We have a transport system for our capital that is creaking at the seams because of under-investment over many years. My hon. Friend the Member for Croydon, Central made the point that more people may be using the tube, and I agree that capacity is an issue. However, London Transport was privately funded in the middle of the 19th century, mostly by American money. It was built privately, was used and cherished by Londoners, and did not even come into the public domain until after the first world war. The system was one in which ownership was not as important as reliability, punctuality, efficiency and safety, and we must concentrate on those factors now.
Under the Government's proposals, the idea is that assets will return to the public sector after they have been upgraded. I appreciate that, in politics, one should always look a gift horse in the mouth. However, in this case, we have as good a financial deal as we are going to get, and the only realistic alternative is for the entire country to pay to upgrade London Transport through taxation. I do not think that hon.

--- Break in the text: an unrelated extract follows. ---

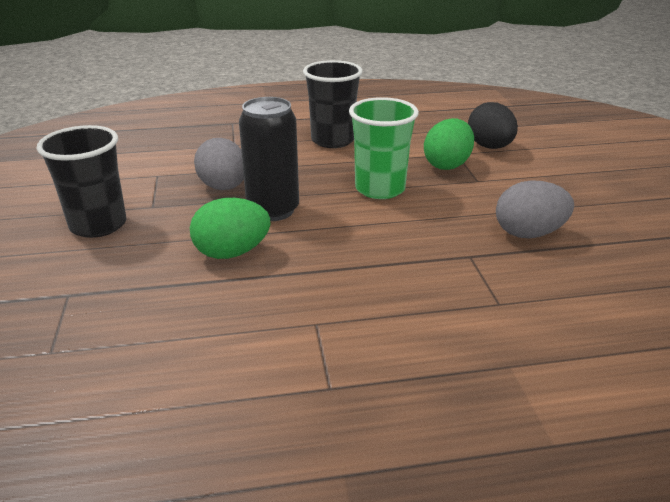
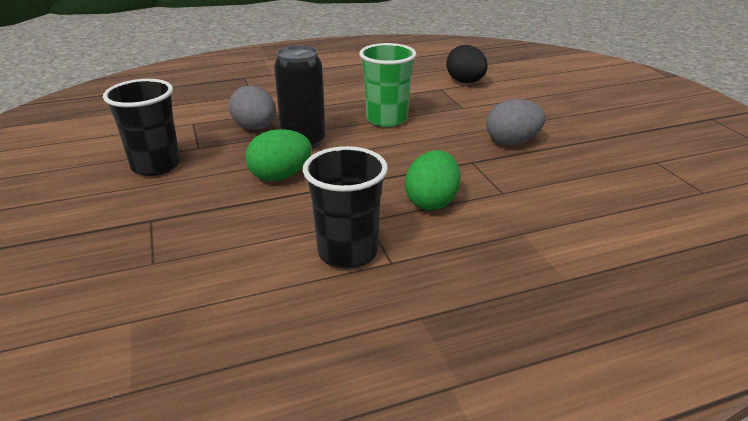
camera: 10 degrees left, 0 degrees up
(332, 140) = (336, 85): black cup -> black cup (347, 252)
(447, 165) = (435, 97): green egg -> green egg (432, 202)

Members could reasonably propose to do that. Bonds are an attractive option, at which we should look. However, that is not a free option, and the idea that a bond issue could be wholly self-financing is theoretical rather than practical. No one will fund a bond issue with nil return, as risk and exposure are involved and interest payments have to be met. The idea that such an issue could be completely ring-fenced and self-financing is more hopeful than practical.
The key issue is the need to take action now in the names of Londoners and to make safety paramount. The scares about fragmentation leading to Hatfield-type disasters are not appropriate, as that is not what is being proposed.
The motion deserves to be voted down. Any Opposition Member who supports it in the Lobby should hang their head in shame and ask themselves: what did we do during
our 18 years that made the situation better? From where I stand--not the man on the Clapham omnibus, but the man on the District line in the morning--I see an underfunded tube system that is just about on the edge of disaster. We must rescue it. Let us do it in the name not of ideology, but of practicality and, above all, urgency.